# Schrift viel zu klein



## Mitsuki (30. September 2004)

*Bitte HILFE,: schrigt viel zu klein!*

Also, ich wollte mir für meine HP einen Wallpaper machen,darum habe ich das Format auf 600x800 gestellt, als ich das Bild fertig hatte, wollte ich Menü und News auf das Bild setzen, (eingestellte schriftgröße: 13pt) aber die Schrift war so klein, das man gar ncihts sieht... dann hab ich es auf 72 eingestellt, und man konnte immernoch nichts sehen... schließlich bin ich beim höchsten (1296 Pt ) gelandet und die Schrift ist immernoch viel zu klein......

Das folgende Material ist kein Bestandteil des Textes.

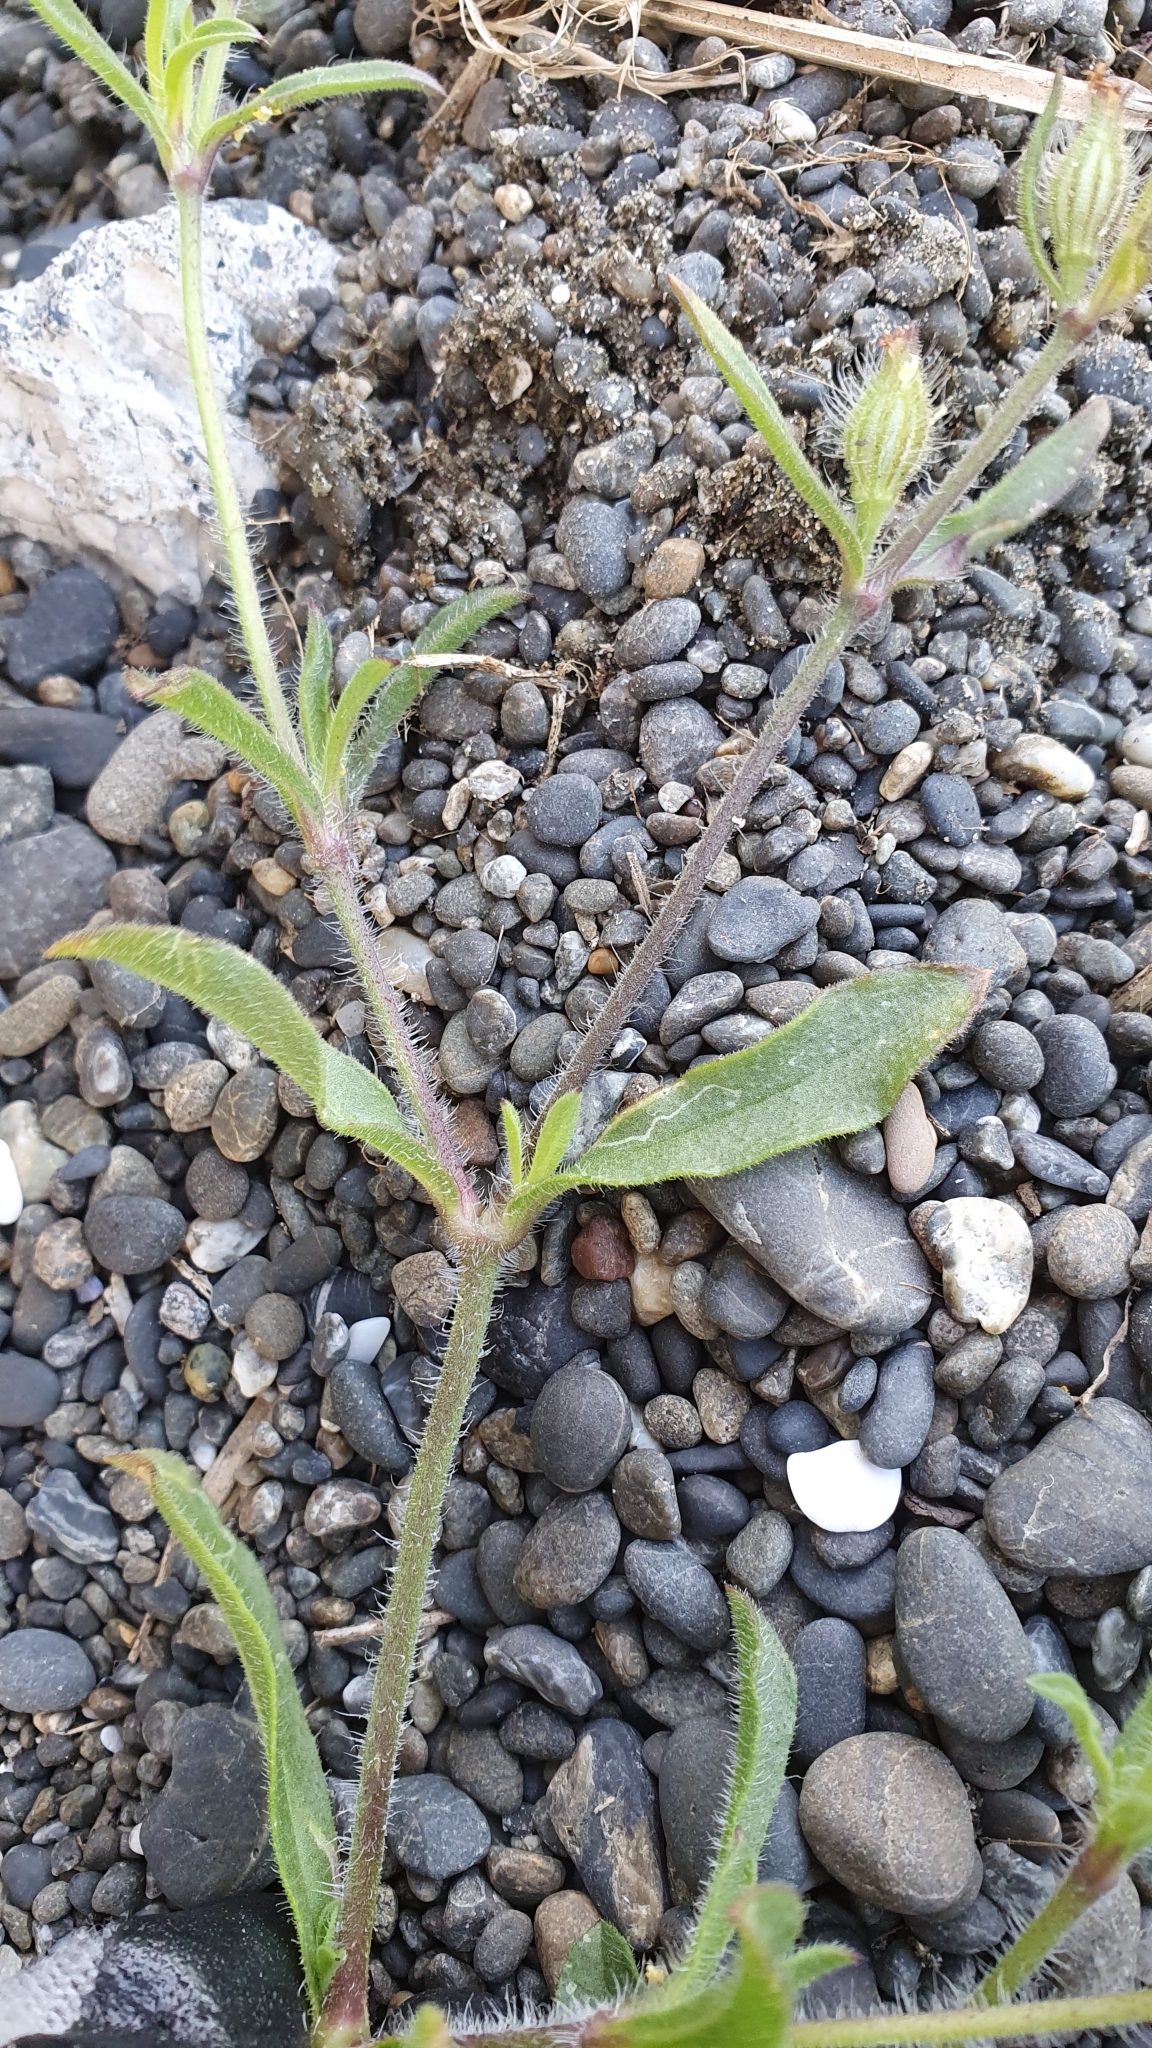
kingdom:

weiß jemand, was ich machen soll? Bitte gebt mir so schnell wie möglich eine antwort, bis nächste Woche Mittwoch muss ich den Fehler behoben haben...

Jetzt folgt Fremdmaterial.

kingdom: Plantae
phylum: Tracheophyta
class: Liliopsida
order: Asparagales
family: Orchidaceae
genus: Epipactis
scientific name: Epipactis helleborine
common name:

(sollte ich offline sein,  könnt ihr mir auch per E-mail antworten...)

danke lg Mitsuki


----------



## ArcaDe (1. Oktober 2004)

was ist deine auflösung ?

du solltest da mal nachschauen .. wenn du z.bsp auf neues bild gehts kommt ja 

höhe = 600bei dir 
breite = 800 bei dir 
auflösung = hier wir dein fehler sein .. 72 dürfte für deine wallpaper reichen 

mach das so und du wirst sehen es  .

lieben gruß
ArcaDe


----------



## Jantz (6. Oktober 2004)

Hi,

wird sicherlich deine DPI Werte sein, solltest du mal auf 72 oder 100 stellen.


----------



## ArcaDe (6. Oktober 2004)

genau das isses .. hatte ich auch am anfang gemacht und mich gewundert hehe


----------



## Sebastian Wramba (6. Oktober 2004)

ArcaDe: Achte doch bitte bei deinen nächsten Beiträgen auf die Netiquette, speziell §12, danke.


----------



## ArcaDe (7. Oktober 2004)

alles klar habe ich mir durchgelesen und ihn wahrscheinlich mit meiner kleinschrift wieder gebrochen (oder habe ich etwa ein "hi" am anfang vergessen?). nun das wird meine letzte anwort auf eine userfrage gewesen sein. ich dachte hier wären hilfen angesagt und keine gross- kleinschreibung schulunterrichtsstunden.
egal wird garantiert "nie" wieder vorkommen. viel spass noch


----------



## Markus Kolletzky (7. Oktober 2004)

ArcaDe, das hat nichts mit einem fehlendem "Hi" am Anfang zu tun, 
sondern wie Du schon richtig bemerkt hast, Deine mangelhafte Benutzung
der Shift-Taste. Es gibt nun mal gewisse Regeln auf diesem Forum, die
nicht ohne Grund aufgestellt wurden. Und da dieses Thema schon oft
genug durchgekaut wurde, verweise ich Dich auf folgenden Link, wo Du 
alles Wissenswerte nochmal nachlesen kannst...
http://www.tutorials.de/forum/showthread.php?t=170190

- closed -


----------